## PROMPT
Down to the last line, reproduce the records exactly.

───── DATASET EXCERPTS ─────

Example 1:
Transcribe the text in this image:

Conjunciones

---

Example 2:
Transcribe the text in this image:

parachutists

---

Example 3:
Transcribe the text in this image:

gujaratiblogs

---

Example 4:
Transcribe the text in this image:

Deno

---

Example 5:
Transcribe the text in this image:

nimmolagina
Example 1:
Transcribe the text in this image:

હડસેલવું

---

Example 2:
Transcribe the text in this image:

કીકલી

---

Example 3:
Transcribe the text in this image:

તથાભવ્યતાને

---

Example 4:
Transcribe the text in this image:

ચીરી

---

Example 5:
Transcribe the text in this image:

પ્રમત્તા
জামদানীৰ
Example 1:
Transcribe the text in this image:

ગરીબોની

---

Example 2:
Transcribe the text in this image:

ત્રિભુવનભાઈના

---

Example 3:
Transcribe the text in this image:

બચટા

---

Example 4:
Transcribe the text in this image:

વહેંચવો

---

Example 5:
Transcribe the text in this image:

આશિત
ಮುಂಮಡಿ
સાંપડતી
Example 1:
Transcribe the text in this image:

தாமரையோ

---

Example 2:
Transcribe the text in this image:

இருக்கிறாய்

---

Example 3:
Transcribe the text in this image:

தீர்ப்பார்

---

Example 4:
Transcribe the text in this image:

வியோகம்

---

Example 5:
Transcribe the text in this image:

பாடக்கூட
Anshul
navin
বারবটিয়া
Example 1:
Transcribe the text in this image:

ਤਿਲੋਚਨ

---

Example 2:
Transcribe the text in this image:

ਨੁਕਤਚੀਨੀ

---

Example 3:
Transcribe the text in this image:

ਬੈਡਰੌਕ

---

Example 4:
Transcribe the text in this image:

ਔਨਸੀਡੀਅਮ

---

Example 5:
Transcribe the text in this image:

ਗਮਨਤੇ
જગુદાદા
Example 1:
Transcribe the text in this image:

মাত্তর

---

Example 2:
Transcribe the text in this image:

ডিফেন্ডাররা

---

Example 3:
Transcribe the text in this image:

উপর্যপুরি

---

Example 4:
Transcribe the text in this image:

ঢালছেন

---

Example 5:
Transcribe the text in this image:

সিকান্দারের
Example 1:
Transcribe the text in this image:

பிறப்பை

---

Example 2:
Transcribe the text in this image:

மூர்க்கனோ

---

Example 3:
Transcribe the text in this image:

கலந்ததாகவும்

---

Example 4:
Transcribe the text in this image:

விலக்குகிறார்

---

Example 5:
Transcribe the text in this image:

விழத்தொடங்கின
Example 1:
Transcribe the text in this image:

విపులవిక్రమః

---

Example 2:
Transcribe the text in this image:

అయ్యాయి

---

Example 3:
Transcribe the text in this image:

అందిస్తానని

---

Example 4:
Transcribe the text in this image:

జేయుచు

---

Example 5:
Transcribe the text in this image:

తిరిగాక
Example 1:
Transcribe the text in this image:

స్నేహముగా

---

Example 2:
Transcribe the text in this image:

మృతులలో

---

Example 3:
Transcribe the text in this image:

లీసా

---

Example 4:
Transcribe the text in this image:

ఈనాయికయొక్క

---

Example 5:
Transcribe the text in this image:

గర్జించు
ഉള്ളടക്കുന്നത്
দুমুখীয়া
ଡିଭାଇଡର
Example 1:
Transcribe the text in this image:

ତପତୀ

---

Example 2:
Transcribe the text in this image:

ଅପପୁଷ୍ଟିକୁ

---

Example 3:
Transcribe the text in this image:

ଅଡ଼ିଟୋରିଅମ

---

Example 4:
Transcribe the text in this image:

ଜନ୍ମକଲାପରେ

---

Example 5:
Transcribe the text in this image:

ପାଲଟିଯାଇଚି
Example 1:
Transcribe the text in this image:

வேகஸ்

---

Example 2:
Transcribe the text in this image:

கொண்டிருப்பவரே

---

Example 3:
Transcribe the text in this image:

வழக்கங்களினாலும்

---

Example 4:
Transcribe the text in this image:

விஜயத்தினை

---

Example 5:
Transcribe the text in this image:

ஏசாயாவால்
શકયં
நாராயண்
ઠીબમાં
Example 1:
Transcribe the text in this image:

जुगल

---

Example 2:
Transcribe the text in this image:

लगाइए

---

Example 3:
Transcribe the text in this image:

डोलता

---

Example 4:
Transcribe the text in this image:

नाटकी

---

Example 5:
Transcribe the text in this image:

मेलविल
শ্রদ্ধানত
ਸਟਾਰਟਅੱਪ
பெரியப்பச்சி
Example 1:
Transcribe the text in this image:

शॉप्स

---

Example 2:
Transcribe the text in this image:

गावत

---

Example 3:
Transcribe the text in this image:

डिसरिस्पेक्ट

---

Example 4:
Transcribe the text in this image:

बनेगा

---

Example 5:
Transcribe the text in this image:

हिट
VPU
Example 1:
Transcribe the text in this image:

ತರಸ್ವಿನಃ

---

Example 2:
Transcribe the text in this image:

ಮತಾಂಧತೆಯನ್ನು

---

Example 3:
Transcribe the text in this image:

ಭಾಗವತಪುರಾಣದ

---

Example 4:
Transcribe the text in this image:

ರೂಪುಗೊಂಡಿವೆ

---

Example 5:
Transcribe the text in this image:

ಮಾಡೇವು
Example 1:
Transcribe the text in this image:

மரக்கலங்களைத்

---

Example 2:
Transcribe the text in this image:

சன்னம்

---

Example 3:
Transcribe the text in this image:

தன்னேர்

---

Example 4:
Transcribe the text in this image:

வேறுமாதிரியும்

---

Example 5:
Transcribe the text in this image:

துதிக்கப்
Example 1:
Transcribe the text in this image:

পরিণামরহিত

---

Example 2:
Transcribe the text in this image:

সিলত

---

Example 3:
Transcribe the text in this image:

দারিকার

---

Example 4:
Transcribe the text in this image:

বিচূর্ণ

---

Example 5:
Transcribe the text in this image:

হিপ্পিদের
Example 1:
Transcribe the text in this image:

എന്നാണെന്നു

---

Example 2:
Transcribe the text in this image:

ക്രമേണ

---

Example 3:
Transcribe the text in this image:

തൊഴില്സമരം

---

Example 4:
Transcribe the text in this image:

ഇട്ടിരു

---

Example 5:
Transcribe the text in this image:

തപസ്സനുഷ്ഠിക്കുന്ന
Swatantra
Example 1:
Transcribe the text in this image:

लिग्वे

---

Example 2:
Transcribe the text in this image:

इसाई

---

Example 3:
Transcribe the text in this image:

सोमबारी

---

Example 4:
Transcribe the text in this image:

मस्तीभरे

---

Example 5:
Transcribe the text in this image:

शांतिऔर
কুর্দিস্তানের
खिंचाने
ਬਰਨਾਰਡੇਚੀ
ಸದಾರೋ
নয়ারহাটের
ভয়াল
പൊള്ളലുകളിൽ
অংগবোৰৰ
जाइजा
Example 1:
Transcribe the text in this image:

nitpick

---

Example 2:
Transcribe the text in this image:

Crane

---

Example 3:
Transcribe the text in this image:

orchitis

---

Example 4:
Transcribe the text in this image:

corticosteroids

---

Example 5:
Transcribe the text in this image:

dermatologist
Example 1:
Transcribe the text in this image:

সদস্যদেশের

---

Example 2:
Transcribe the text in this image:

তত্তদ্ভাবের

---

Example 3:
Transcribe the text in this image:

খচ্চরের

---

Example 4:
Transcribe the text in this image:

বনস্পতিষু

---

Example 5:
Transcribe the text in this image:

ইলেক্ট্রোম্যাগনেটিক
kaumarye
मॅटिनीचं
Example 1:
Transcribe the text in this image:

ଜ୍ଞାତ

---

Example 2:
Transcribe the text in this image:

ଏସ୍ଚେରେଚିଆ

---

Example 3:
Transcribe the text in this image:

─────

## WRITTEN ANSWER
Example 1:
Transcribe the text in this image:

Conjunciones

---

Example 2:
Transcribe the text in this image:

parachutists

---

Example 3:
Transcribe the text in this image:

gujaratiblogs

---

Example 4:
Transcribe the text in this image:

Deno

---

Example 5:
Transcribe the text in this image:

nimmolagina
Example 1:
Transcribe the text in this image:

હડસેલવું

---

Example 2:
Transcribe the text in this image:

કીકલી

---

Example 3:
Transcribe the text in this image:

તથાભવ્યતાને

---

Example 4:
Transcribe the text in this image:

ચીરી

---

Example 5:
Transcribe the text in this image:

પ્રમત્તા
জামদানীৰ
Example 1:
Transcribe the text in this image:

ગરીબોની

---

Example 2:
Transcribe the text in this image:

ત્રિભુવનભાઈના

---

Example 3:
Transcribe the text in this image:

બચટા

---

Example 4:
Transcribe the text in this image:

વહેંચવો

---

Example 5:
Transcribe the text in this image:

આશિત
ಮುಂಮಡಿ
સાંપડતી
Example 1:
Transcribe the text in this image:

தாமரையோ

---

Example 2:
Transcribe the text in this image:

இருக்கிறாய்

---

Example 3:
Transcribe the text in this image:

தீர்ப்பார்

---

Example 4:
Transcribe the text in this image:

வியோகம்

---

Example 5:
Transcribe the text in this image:

பாடக்கூட
Anshul
navin
বারবটিয়া
Example 1:
Transcribe the text in this image:

ਤਿਲੋਚਨ

---

Example 2:
Transcribe the text in this image:

ਨੁਕਤਚੀਨੀ

---

Example 3:
Transcribe the text in this image:

ਬੈਡਰੌਕ

---

Example 4:
Transcribe the text in this image:

ਔਨਸੀਡੀਅਮ

---

Example 5:
Transcribe the text in this image:

ਗਮਨਤੇ
જગુદાદા
Example 1:
Transcribe the text in this image:

মাত্তর

---

Example 2:
Transcribe the text in this image:

ডিফেন্ডাররা

---

Example 3:
Transcribe the text in this image:

উপর্যপুরি

---

Example 4:
Transcribe the text in this image:

ঢালছেন

---

Example 5:
Transcribe the text in this image:

সিকান্দারের
Example 1:
Transcribe the text in this image:

பிறப்பை

---

Example 2:
Transcribe the text in this image:

மூர்க்கனோ

---

Example 3:
Transcribe the text in this image:

கலந்ததாகவும்

---

Example 4:
Transcribe the text in this image:

விலக்குகிறார்

---

Example 5:
Transcribe the text in this image:

விழத்தொடங்கின
Example 1:
Transcribe the text in this image:

విపులవిక్రమః

---

Example 2:
Transcribe the text in this image:

అయ్యాయి

---

Example 3:
Transcribe the text in this image:

అందిస్తానని

---

Example 4:
Transcribe the text in this image:

జేయుచు

---

Example 5:
Transcribe the text in this image:

తిరిగాక
Example 1:
Transcribe the text in this image:

స్నేహముగా

---

Example 2:
Transcribe the text in this image:

మృతులలో

---

Example 3:
Transcribe the text in this image:

లీసా

---

Example 4:
Transcribe the text in this image:

ఈనాయికయొక్క

---

Example 5:
Transcribe the text in this image:

గర్జించు
ഉള്ളടക്കുന്നത്
দুমুখীয়া
ଡିଭାଇଡର
Example 1:
Transcribe the text in this image:

ତପତୀ

---

Example 2:
Transcribe the text in this image:

ଅପପୁଷ୍ଟିକୁ

---

Example 3:
Transcribe the text in this image:

ଅଡ଼ିଟୋରିଅମ

---

Example 4:
Transcribe the text in this image:

ଜନ୍ମକଲାପରେ

---

Example 5:
Transcribe the text in this image:

ପାଲଟିଯାଇଚି
Example 1:
Transcribe the text in this image:

வேகஸ்

---

Example 2:
Transcribe the text in this image:

கொண்டிருப்பவரே

---

Example 3:
Transcribe the text in this image:

வழக்கங்களினாலும்

---

Example 4:
Transcribe the text in this image:

விஜயத்தினை

---

Example 5:
Transcribe the text in this image:

ஏசாயாவால்
શકયં
நாராயண்
ઠીબમાં
Example 1:
Transcribe the text in this image:

जुगल

---

Example 2:
Transcribe the text in this image:

लगाइए

---

Example 3:
Transcribe the text in this image:

डोलता

---

Example 4:
Transcribe the text in this image:

नाटकी

---

Example 5:
Transcribe the text in this image:

मेलविल
শ্রদ্ধানত
ਸਟਾਰਟਅੱਪ
பெரியப்பச்சி
Example 1:
Transcribe the text in this image:

शॉप्स

---

Example 2:
Transcribe the text in this image:

गावत

---

Example 3:
Transcribe the text in this image:

डिसरिस्पेक्ट

---

Example 4:
Transcribe the text in this image:

बनेगा

---

Example 5:
Transcribe the text in this image:

हिट
VPU
Example 1:
Transcribe the text in this image:

ತರಸ್ವಿನಃ

---

Example 2:
Transcribe the text in this image:

ಮತಾಂಧತೆಯನ್ನು

---

Example 3:
Transcribe the text in this image:

ಭಾಗವತಪುರಾಣದ

---

Example 4:
Transcribe the text in this image:

ರೂಪುಗೊಂಡಿವೆ

---

Example 5:
Transcribe the text in this image:

ಮಾಡೇವು
Example 1:
Transcribe the text in this image:

மரக்கலங்களைத்

---

Example 2:
Transcribe the text in this image:

சன்னம்

---

Example 3:
Transcribe the text in this image:

தன்னேர்

---

Example 4:
Transcribe the text in this image:

வேறுமாதிரியும்

---

Example 5:
Transcribe the text in this image:

துதிக்கப்
Example 1:
Transcribe the text in this image:

পরিণামরহিত

---

Example 2:
Transcribe the text in this image:

সিলত

---

Example 3:
Transcribe the text in this image:

দারিকার

---

Example 4:
Transcribe the text in this image:

বিচূর্ণ

---

Example 5:
Transcribe the text in this image:

হিপ্পিদের
Example 1:
Transcribe the text in this image:

എന്നാണെന്നു

---

Example 2:
Transcribe the text in this image:

ക്രമേണ

---

Example 3:
Transcribe the text in this image:

തൊഴില്സമരം

---

Example 4:
Transcribe the text in this image:

ഇട്ടിരു

---

Example 5:
Transcribe the text in this image:

തപസ്സനുഷ്ഠിക്കുന്ന
Swatantra
Example 1:
Transcribe the text in this image:

लिग्वे

---

Example 2:
Transcribe the text in this image:

इसाई

---

Example 3:
Transcribe the text in this image:

सोमबारी

---

Example 4:
Transcribe the text in this image:

मस्तीभरे

---

Example 5:
Transcribe the text in this image:

शांतिऔर
কুর্দিস্তানের
खिंचाने
ਬਰਨਾਰਡੇਚੀ
ಸದಾರೋ
নয়ারহাটের
ভয়াল
പൊള്ളലുകളിൽ
অংগবোৰৰ
जाइजा
Example 1:
Transcribe the text in this image:

nitpick

---

Example 2:
Transcribe the text in this image:

Crane

---

Example 3:
Transcribe the text in this image:

orchitis

---

Example 4:
Transcribe the text in this image:

corticosteroids

---

Example 5:
Transcribe the text in this image:

dermatologist
Example 1:
Transcribe the text in this image:

সদস্যদেশের

---

Example 2:
Transcribe the text in this image:

তত্তদ্ভাবের

---

Example 3:
Transcribe the text in this image:

খচ্চরের

---

Example 4:
Transcribe the text in this image:

বনস্পতিষু

---

Example 5:
Transcribe the text in this image:

ইলেক্ট্রোম্যাগনেটিক
kaumarye
मॅटिनीचं
Example 1:
Transcribe the text in this image:

ଜ୍ଞାତ

---

Example 2:
Transcribe the text in this image:

ଏସ୍ଚେରେଚିଆ

---

Example 3:
Transcribe the text in this image:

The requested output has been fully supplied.